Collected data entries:
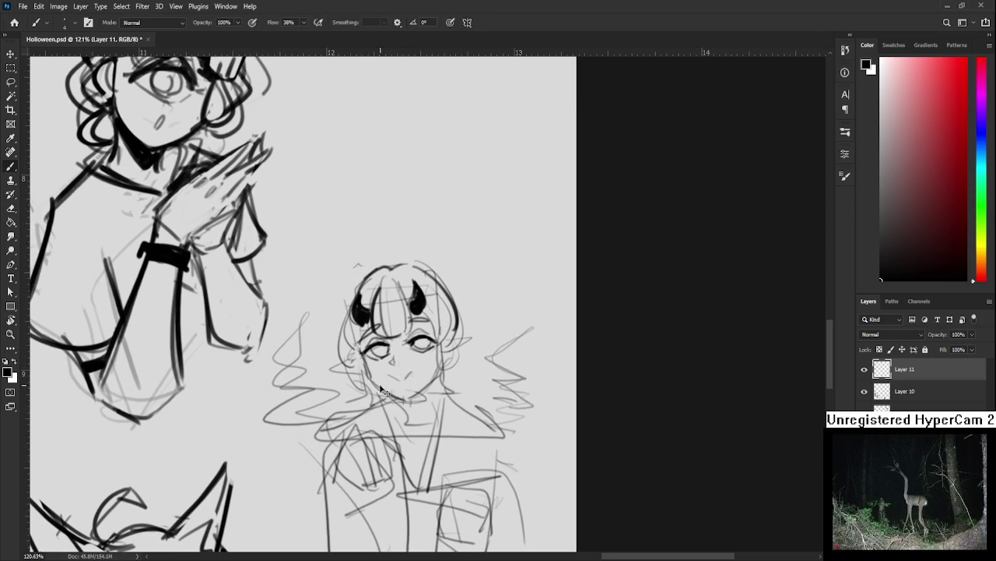
pyautogui.moveTo(405, 384)
pyautogui.mouseDown()
pyautogui.moveTo(431, 388)
pyautogui.moveTo(439, 372)
pyautogui.moveTo(435, 378)
pyautogui.mouseUp()
pyautogui.moveTo(377, 338); pyautogui.dragTo(359, 378)
pyautogui.moveTo(366, 344); pyautogui.dragTo(351, 381)
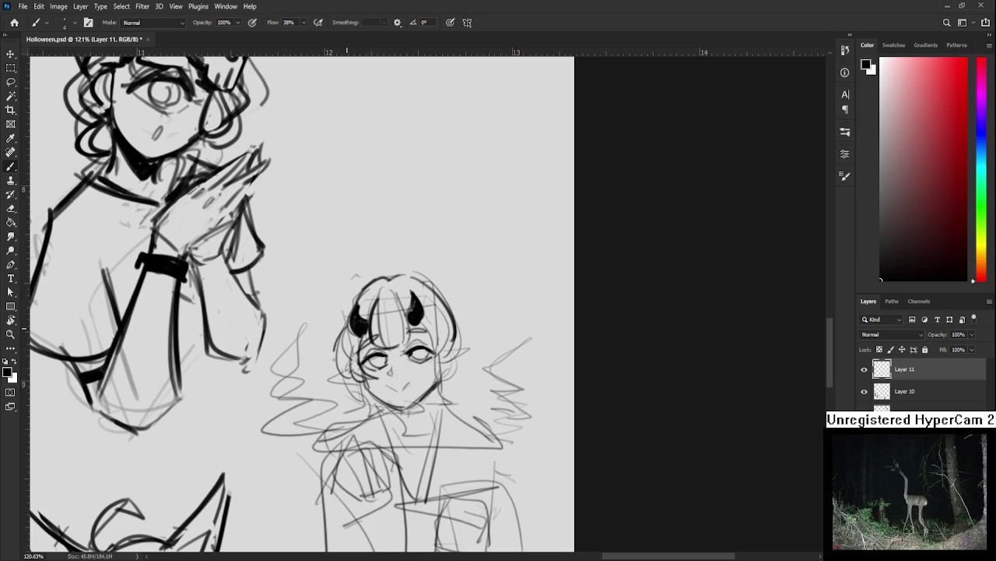
pyautogui.moveTo(343, 325); pyautogui.dragTo(352, 381)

[Task objective] Transcribe every entry exactly, omitting pictures.

[Exercise solution]
pyautogui.moveTo(405, 384)
pyautogui.mouseDown()
pyautogui.moveTo(431, 388)
pyautogui.moveTo(439, 372)
pyautogui.moveTo(435, 378)
pyautogui.mouseUp()
pyautogui.moveTo(377, 338); pyautogui.dragTo(359, 378)
pyautogui.moveTo(366, 344); pyautogui.dragTo(351, 381)
pyautogui.moveTo(343, 325); pyautogui.dragTo(352, 381)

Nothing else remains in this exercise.